▸ **To do**:
Copy each line of the data below, character for character.
***** The data
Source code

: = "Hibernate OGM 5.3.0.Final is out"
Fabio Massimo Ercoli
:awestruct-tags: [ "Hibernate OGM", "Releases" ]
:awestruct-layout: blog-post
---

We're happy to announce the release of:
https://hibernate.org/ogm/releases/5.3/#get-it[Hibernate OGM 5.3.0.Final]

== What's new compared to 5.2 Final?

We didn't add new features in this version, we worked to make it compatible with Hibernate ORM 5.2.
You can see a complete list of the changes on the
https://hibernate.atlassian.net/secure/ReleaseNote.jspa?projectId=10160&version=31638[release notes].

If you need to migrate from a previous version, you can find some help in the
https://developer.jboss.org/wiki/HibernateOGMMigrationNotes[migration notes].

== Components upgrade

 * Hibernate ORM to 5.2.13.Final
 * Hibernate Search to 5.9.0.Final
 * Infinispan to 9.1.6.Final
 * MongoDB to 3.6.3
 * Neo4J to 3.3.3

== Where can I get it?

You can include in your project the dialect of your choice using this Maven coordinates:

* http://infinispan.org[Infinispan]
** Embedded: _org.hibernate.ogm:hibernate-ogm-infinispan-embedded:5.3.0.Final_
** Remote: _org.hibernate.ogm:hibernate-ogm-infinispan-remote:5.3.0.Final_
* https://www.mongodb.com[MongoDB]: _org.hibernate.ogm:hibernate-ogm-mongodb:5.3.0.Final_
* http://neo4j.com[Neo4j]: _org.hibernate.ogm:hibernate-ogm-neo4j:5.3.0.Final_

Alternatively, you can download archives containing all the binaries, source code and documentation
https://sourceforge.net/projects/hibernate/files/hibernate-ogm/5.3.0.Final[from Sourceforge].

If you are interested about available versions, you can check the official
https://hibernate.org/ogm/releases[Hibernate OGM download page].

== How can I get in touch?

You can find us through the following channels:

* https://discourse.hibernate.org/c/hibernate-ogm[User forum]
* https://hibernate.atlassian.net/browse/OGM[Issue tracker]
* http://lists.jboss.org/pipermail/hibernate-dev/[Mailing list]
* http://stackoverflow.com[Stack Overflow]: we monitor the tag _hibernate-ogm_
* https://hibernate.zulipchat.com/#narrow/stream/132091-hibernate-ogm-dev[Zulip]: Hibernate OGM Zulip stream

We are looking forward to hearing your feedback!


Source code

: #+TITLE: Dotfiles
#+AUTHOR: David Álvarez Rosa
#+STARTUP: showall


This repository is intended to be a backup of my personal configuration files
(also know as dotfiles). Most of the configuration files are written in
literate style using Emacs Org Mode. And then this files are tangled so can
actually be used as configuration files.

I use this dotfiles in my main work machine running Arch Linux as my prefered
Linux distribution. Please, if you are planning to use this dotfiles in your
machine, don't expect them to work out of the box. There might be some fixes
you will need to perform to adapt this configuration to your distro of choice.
**********
▸ **Finished task**:
Source code

: = "Hibernate OGM 5.3.0.Final is out"
Fabio Massimo Ercoli
:awestruct-tags: [ "Hibernate OGM", "Releases" ]
:awestruct-layout: blog-post
---

We're happy to announce the release of:
https://hibernate.org/ogm/releases/5.3/#get-it[Hibernate OGM 5.3.0.Final]

== What's new compared to 5.2 Final?

We didn't add new features in this version, we worked to make it compatible with Hibernate ORM 5.2.
You can see a complete list of the changes on the
https://hibernate.atlassian.net/secure/ReleaseNote.jspa?projectId=10160&version=31638[release notes].

If you need to migrate from a previous version, you can find some help in the
https://developer.jboss.org/wiki/HibernateOGMMigrationNotes[migration notes].

== Components upgrade

 * Hibernate ORM to 5.2.13.Final
 * Hibernate Search to 5.9.0.Final
 * Infinispan to 9.1.6.Final
 * MongoDB to 3.6.3
 * Neo4J to 3.3.3

== Where can I get it?

You can include in your project the dialect of your choice using this Maven coordinates:

* http://infinispan.org[Infinispan]
** Embedded: _org.hibernate.ogm:hibernate-ogm-infinispan-embedded:5.3.0.Final_
** Remote: _org.hibernate.ogm:hibernate-ogm-infinispan-remote:5.3.0.Final_
* https://www.mongodb.com[MongoDB]: _org.hibernate.ogm:hibernate-ogm-mongodb:5.3.0.Final_
* http://neo4j.com[Neo4j]: _org.hibernate.ogm:hibernate-ogm-neo4j:5.3.0.Final_

Alternatively, you can download archives containing all the binaries, source code and documentation
https://sourceforge.net/projects/hibernate/files/hibernate-ogm/5.3.0.Final[from Sourceforge].

If you are interested about available versions, you can check the official
https://hibernate.org/ogm/releases[Hibernate OGM download page].

== How can I get in touch?

You can find us through the following channels:

* https://discourse.hibernate.org/c/hibernate-ogm[User forum]
* https://hibernate.atlassian.net/browse/OGM[Issue tracker]
* http://lists.jboss.org/pipermail/hibernate-dev/[Mailing list]
* http://stackoverflow.com[Stack Overflow]: we monitor the tag _hibernate-ogm_
* https://hibernate.zulipchat.com/#narrow/stream/132091-hibernate-ogm-dev[Zulip]: Hibernate OGM Zulip stream

We are looking forward to hearing your feedback!


Source code

: #+TITLE: Dotfiles
#+AUTHOR: David Álvarez Rosa
#+STARTUP: showall


This repository is intended to be a backup of my personal configuration files
(also know as dotfiles). Most of the configuration files are written in
literate style using Emacs Org Mode. And then this files are tangled so can
actually be used as configuration files.

I use this dotfiles in my main work machine running Arch Linux as my prefered
Linux distribution. Please, if you are planning to use this dotfiles in your
machine, don't expect them to work out of the box. There might be some fixes
you will need to perform to adapt this configuration to your distro of choice.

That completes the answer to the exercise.